The N-terminal domain is the most conserved of the spidroin domains and has evolved according to silk type [32]. Like the other spidroin domains, the N-terminal domain lacks known homologues, even in fibre-forming proteins from silkworm silk. These observations suggest that the N-terminal domain fulfils a function that is unique to spidroins and which requires structural features that can only be obtained by a folded polypeptide chain. The N-terminal domain from MaSp1 of E. australis is highly soluble and cooperatively folded [33, 92]. The recently determined high-resolution X-ray structure of recombinant N-terminal domain from the MaSp1 of E. australis [33] reveals several properties that point to specific functions. The inclusion of this N-terminal domain in miniature spidroins (NT4RepCT; see Tables 2, 3) accelerates charge-dependent self-assembly at pH values below approx. 6.4 (as observed in the spinning duct), but it delays aggregation above pH 7 (as observed in the dope). The X-ray structure analysis also revealed a homodimer of dipolar, antiparallel five-helix bundle subunits, and the overall dimeric structure and observed charge distribution are expected to be conserved through spider evolution and in all types of spidroins. These results suggest a relay-like mechanism through which the N-terminal domain regulates spidroin assembly by inhibiting precocious aggregation during storage and by accelerating and directing self-assembly as the pH is lowered along the spider’s silk extrusion duct [33]. A solution structure of a fragment of the N-terminal domain from an egg case spidroin, which after refolding forms a monomer in the presence of detergent micelles, has been reported [88]. This structure is also α-helical, but is otherwise quite different from the crystal structure of the N-terminal domain of MaSp1 of E. australis. It remains to be determined whether these differences reflect an inherent structural flexibility of the N-terminal domain, the different ways the recombinant proteins were obtained and investigated and/or other factors.

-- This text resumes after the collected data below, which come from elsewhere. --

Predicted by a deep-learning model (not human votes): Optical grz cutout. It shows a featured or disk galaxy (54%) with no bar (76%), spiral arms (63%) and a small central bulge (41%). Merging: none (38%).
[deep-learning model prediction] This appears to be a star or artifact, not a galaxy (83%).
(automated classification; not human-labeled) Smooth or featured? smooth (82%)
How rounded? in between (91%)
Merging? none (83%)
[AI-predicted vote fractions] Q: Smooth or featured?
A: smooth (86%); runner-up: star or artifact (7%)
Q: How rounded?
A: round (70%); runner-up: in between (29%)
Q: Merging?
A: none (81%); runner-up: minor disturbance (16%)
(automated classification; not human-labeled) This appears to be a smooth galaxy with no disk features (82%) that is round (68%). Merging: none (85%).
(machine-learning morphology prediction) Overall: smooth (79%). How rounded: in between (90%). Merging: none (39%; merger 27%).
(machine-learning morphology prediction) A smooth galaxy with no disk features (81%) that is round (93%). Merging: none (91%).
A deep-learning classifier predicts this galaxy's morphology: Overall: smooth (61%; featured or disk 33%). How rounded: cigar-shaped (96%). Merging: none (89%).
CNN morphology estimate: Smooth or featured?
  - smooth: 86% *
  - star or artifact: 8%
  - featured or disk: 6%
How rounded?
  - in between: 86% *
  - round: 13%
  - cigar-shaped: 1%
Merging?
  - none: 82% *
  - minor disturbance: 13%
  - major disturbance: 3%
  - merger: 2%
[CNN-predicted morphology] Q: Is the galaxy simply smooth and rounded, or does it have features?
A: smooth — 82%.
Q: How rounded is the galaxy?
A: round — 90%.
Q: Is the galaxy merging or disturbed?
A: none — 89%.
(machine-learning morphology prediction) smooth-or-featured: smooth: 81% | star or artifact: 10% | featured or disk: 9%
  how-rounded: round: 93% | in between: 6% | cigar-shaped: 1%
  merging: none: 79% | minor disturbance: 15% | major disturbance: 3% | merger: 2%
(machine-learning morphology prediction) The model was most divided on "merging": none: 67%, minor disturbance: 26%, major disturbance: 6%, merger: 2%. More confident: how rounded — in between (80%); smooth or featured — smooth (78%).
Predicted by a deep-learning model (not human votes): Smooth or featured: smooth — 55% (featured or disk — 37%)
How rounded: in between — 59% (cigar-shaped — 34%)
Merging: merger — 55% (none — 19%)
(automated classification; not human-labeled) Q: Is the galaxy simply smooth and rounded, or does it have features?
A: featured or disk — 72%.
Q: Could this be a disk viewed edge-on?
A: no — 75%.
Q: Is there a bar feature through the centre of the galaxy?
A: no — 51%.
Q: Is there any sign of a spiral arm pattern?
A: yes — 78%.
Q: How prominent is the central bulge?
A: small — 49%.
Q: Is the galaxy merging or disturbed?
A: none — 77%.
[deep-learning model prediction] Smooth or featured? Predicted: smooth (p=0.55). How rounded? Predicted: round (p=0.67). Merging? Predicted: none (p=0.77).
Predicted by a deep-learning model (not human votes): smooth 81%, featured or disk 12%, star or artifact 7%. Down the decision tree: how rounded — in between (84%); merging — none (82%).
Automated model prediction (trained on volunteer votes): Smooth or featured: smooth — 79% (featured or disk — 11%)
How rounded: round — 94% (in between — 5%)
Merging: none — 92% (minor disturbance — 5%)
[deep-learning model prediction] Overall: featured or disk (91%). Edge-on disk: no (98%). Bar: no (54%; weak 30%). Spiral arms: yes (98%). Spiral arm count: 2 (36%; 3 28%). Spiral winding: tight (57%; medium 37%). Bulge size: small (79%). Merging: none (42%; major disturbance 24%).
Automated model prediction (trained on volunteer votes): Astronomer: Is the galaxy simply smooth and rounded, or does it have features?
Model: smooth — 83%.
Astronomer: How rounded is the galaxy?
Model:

The presence of the C-terminal domain in recombinant miniature spidroins is a prerequisite for the formation of macroscopic fibres and fibrous aggregates in the test tube [92, 105]. A solution structure of the C-terminal domain from ADF-3 has recently been determined by nuclear magnetic resonance (NMR) spectroscopy [34]. This revealed a dimer of two five-helix bundles with no known structural homologues. Also, a solution structure of a monomeric C-terminal domain from an egg case spidroin, in detergent micelles, has been reported [88]. This C-terminal domain consists of a five-helix bundle but with a different topology than the ADF-3 domain. The C-terminal domain is rather well conserved at the amino acid sequence level and should consequently show a similar fold independent of origin. The reasons for the observed different folds in crystals or in solution [33, 34], on the one hand, compared to those in detergent micelles [88], on the other hand, are not clear at the present time. The ADF-3 C-terminal domain lacks surface-exposed charged residues but is quite polar due to an abundance of serines and glutamines [34]. Hagn et al. [34] further suggested that the structural state of the C-terminal domain can be regulated by chemical (in particular, the surrounding salt concentration) and mechanical stimuli and that this is a means to promote solubility versus aggregation in spidroin storage and fibre formation, respectively. The C-terminal homodimer is stabilized by a disulphide bridge. In miniature spidroins, the cysteine that forms the disulphide can be exchanged for serine without loss of ability to form fibres in the cytosol of insect cells [74] or in the test tube [93].

The N- and C-terminal spidroin domains are not related at the level of amino acid sequences, and although both fold into five-helix bundles, the topologies are different [33, 34]. There are, however, some apparent overall similarities between the N- and C-terminal domains, such as conformational flexibility and quite polar surfaces. The symmetric homodimeric nature of both domains may be important for aligning the repetitive segments [33, 34]. It has been suggested that the terminal domains form the shell of micellar structures that help to keep the spidroin repetitive segments in solution [34, 88, 106]. Micellar structures have indeed been observed in aqueous solutions of silkworm silk proteins reconstituted by polyethylene oxide treatment [106], but whether micelles exist in the spidroin dope remains to be studied. As the pH and salt composition are changed along the extrusion duct, the N- and C-terminal domains may trigger polymerization by bringing spidroins together [33, 34], but this alone does not explain what makes the many polyalanine blocks convert from helices/random coil to β-sheet. It can be speculated that once the N- and C-terminal domains have brought spidroins together in the narrowing extrusion duct, shear forces will trigger concerted conversion into β-sheet, explaining how fibre formation can occur in fractions of a second.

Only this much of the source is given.